To make this framework cleaner, we define the projection-valued measure $\pi$ which eats a Borel-measurable set $E\subseteq \mathbb R$ and spits out the projector onto the direct sum of eigenspaces whose eigenvalues lie in $E$. For example: $$\hat{\mathscr O}=\pmatrix{1 & 0 & 0 \\ 0 & 2 & 0 \\ 0 & 0 & 2}$$ $$\pi\big(\{1\}\big) = \pmatrix{1&0&0\\0&0&0\\0&0&0} \quad \pi\big(\{2\}\big) = \pmatrix{0&0&0\\0&1&0\\0&0&1} \quad \pi\big(\{1,2\}\big) = \pmatrix{1&0&0\\0&1&0\\0&0&1}$$ $$\pi\big(\{-7\}\big) = \pmatrix{0&0&0\\0&0&0\\0&0&0}$$ This allows us to define the spectral decomposition $\hat{\mathscr O}=\sum_{\lambda\in \mathbb R} \lambda \cdot \pi\big(\{\lambda\}\big)$. It also allows us to answer our motivating question in a straightforward way: for a state represented by a normalized vector $\psi$, the probability of measuring $\mathscr O$ to take its value in a Borel-measurable set $E\subseteq \mathbb R$ is simply $$\mathrm{Prob}_\psi(E) = \langle \psi, \pi(E) \psi\rangle$$


Why exactly is the orthogonal projection required here?

Self-adjoint operators come with a canonical set of orthogonal projectors which send vectors in $\mathscr H$ to the various eigenspaces of the operator. We use these projectors to extract the individual $\psi_i$'s from the decomposition $\psi = \sum_{i=1}^K \psi_i$, and they are orthogonal because the distinct eigenspaces of a self-adjoint operator are orthogonal.

(Not OP's question) What happens when $\mathscr H$ is not finite-dimensional?

In infinite-dimensional spaces, we run into the possibility that the spectrum of the operator in question has a continuous component.
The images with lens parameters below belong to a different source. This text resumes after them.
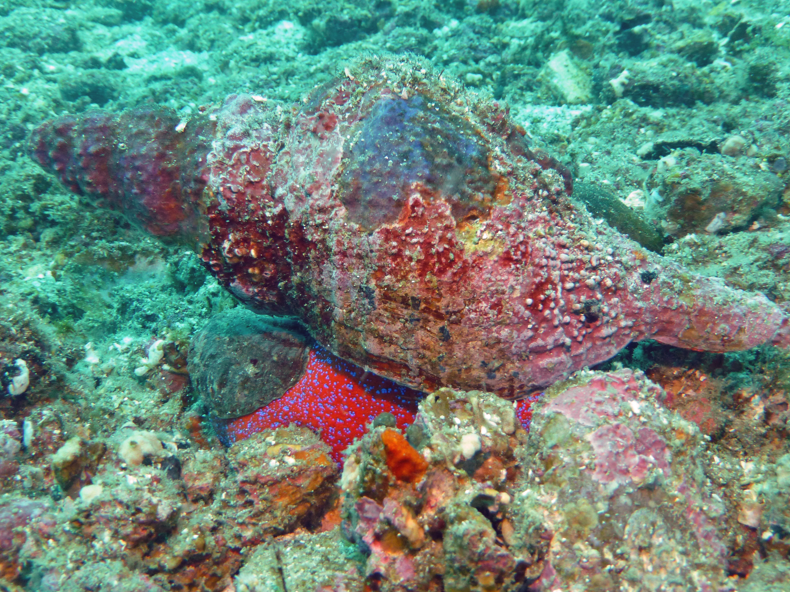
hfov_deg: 42.9
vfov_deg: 32.9
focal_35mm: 44
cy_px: 278
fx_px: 1004
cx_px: 401
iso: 200
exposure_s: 1/60
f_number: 3.9
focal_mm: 6.9
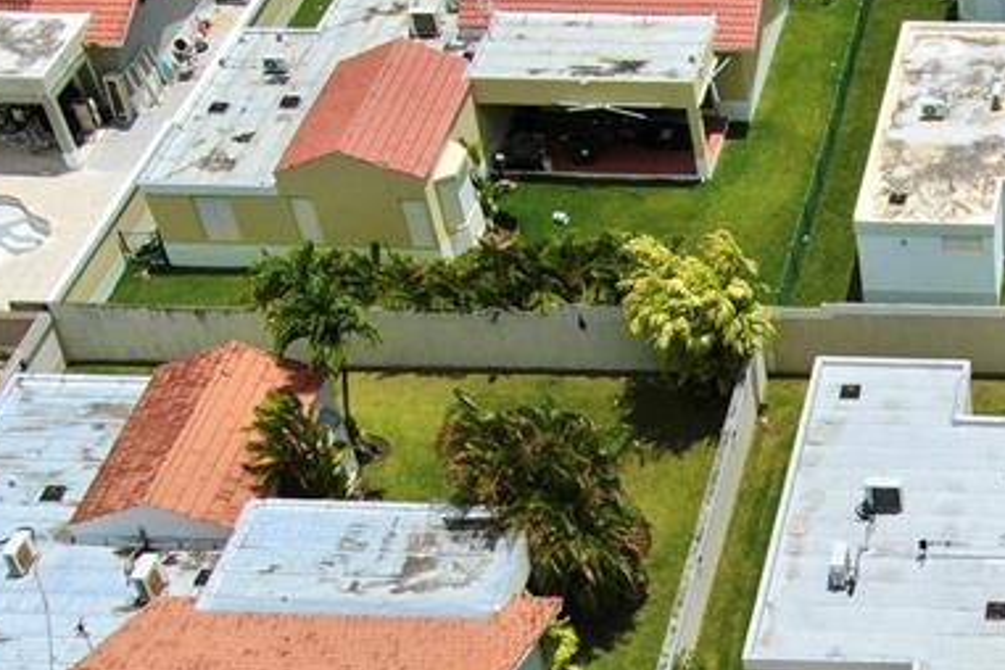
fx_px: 2261
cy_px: 805
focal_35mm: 81
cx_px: 1100
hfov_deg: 23.5
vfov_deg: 16.2
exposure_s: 1/3200
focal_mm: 5
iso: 100
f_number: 3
In this case, we must turn to the more sophisticated tools of functional analysis; however, if we are willing to play with the idea of generalized (non-normalizable) eigenvectors, then the only real change is that the spectral decomposition will include an integral over the continuous spectrum as well as a sum over the discrete spectrum. However, since the spirit of the answer doesn't really change, I don't think it's necessary to make this explicit. If the spectrum consists purely of a discrete (but infinite) set of eigenvalues, then everything written above stays essentially the same, with the sums extended to infinity.